- ОПИСАНИЕ ЗАДАЧИ -
Продолжите приведённый ниже текст о полупелагианстве «нравственного монизма», начав сразу после его последнего предложения.

- ИССЛЕДУЕМЫЙ ТЕКСТ -
━━━━
Снова неадекватность прочтения слов Апостола «плотским» умом «нравственного мониста» в точности повторяет аргумент галльских полупелагиан, которым Августин указывал буквально на это же самое недомыслие: «святость наша» есть «воля Божия», а не воля наша («Посмотрите, что присоединяет он далее: "по благоволению воли Своей", чтобы при виде столь великого благодеяния благодати мы не стали хвалиться изволением своей воли»). И если эта святость становится актуальной (человек действительно освящается), происходит это только потому, что воля Божия есть непреложный закон для тварного бытия. «Ибо кто противостанет воле Его? А ты кто, человек, что споришь с Богом? Изделие скажет ли сделавшему его: зачем ты меня так сделал? Не властен ли горшечник над глиною, чтобы из той же смеси сделать один сосуд для почётного [употребления], а другой для низкого? Что же, если Бог, желая показать гнев и явить могущество Своё, с великим долготерпением щадил сосуды гнева, готовые к погибели, дабы вместе явить богатство славы Своей над сосудами милосердия, которые Он приготовил к славе» (Рим 8:19-23). Это же самое (монергическое, августианское) значение догмата Предопределения ко спасению видно в контексте даже того фрагмента Послания Фессалоникийцам, откуда «нравственный монист» выдернул цитату в обоснование своего полупелагианства: «Ибо воля Божия есть освящение ваше, чтобы вы воздерживались от блуда; чтобы каждый из вас умел соблюдать свой сосуд в святости и чести, <…> ибо призвал нас Бог не к нечистоте, но к святости. Итак непокорный непокорен не человеку, но Богу, Который и дал нам Духа Своего Святаго» (1Фес 4:3-8). Что означает, что во власти грешника – продолжить не покорятся Богу по Его попущению (то есть, Суду), а во власти Бога Милующего – обратить избранного силою благодати и сделать его (или сотворить заново) исполнителем Своей святой воли, совершителем святых дел, приуготовленных ему во спасение прежде всех век. «…ибо говорю вам, что Бог может из камней сих воздвигнуть детей Аврааму» (Мф 3:9).

Следующее подтверждение, или «доказательство» полупелагианства «нравственного монизма» уже «от Канта» (а не «от Достоевского»).

«…“Нравственное обоснование важнейшего догмата” [арх. Антоний (Храповицкий), Богословский Вестник, 1894 г.]… эта статья, написанная в опровержение Канта, находившего в догмате искупления (конечно, в протестантском его толковании) нравственный этерономизм» (арх. Антоний (Храповицкий). Догмат Искупления).
━━━━
- ЗАПИСАННЫЕ ДАННЫЕ -
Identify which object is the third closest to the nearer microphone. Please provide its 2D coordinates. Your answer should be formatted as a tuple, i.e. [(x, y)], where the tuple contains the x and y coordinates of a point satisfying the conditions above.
━━━━
- ПИСЬМЕННЫЙ ОТВЕТ -
«Гетерономия воли» в нравственной метафизике Канта – это еще один типичный случай нового пелагианства (или неогностицизма) как учения о самоспасении (принципиальном нравственном самоулучшении человека). «Гетерономией» Кант обозначал внешний (трансцендентный) характер закона Божьего (или воли Божьей, что одно и то же) в отношении воли человека как исполнителя должного (в данном случае – заповеди). Гностической альтернативой этому «ненастоящему принципу нравственности» Кант предлагал все ту же пелагианскую «автономию воли» (потому что ничего принципиально нового тут не придумаешь), или такой принцип истинно-нравственной жизни, когда «воля сама себе закон», то есть, когда «закон написан» в самом человеческом разуме (во врожденных понятиях о добре и зле) и т.д. по заветам Эдемского змия, потому что исходным положением этой вечной, как мир, теории выступает другой классический признак пелагианства и гностицизма – отрицание последствий грехопадения для человеческого естества. Ср.:

«[Слова пелагиан:] Если я не делаю ничего без помощи Божией и если потому за всякое действие, которое бы я ни совершил, слава будет принадлежать не мне, а помощи Божией во мне, то напрасно Бог и дал мне свободу, которою я не могу пользоваться, если Он же сам не будет всегда помогать мне. То произволение ничтожно, которое нуждается в чужой помощи. Но Бог дал свободное произволение, которое иначе не будет свободным, если я не буду делать того, что ни захочу. И поэтому или я всегда пользуюсь тою властью, которая мне дана, и тогда свободное произволение сохраняется, или я нуждаюсь в помощи другого, и в таком случае свобода произволения во мне уничтожается» (блж. Иероним Стридонский. Письмо 107, к Ктезифонту / Творения блаженного Иеронима Стридонского. Кн.5. Ч.3. Киев, 1880. С. 355).

Так вот суть нравственно-монического «опровержения» классического пелагианства Канта заключалась в том, что осуществлялось оно по все тому же принципу синергической диалектики. Гетерономия «юридического» (ортодоксального) толкования догмата Искупления сочеталась здесь с «автономией» «нравственно-метафизического», или пелагианского толкования Канта, в результате чего собственное нравственно-моническое толкование Храповицкого оказывалось полупелагианством, или умеренной формой кантианской (пелагианской) «автономии воли».

«Нам теперь должно дознать, какой внутренней силой пастыря совершается, то есть опосредствуется (ибо совершается оно Христом и Святым Духом) возрождение верующего, дабы затем найти ответ на главный вопрос нашего исследования: чем именно искупляет и возрождает нас Господь?» (арх. Антоний (Храповицкий). Догмат Искупления).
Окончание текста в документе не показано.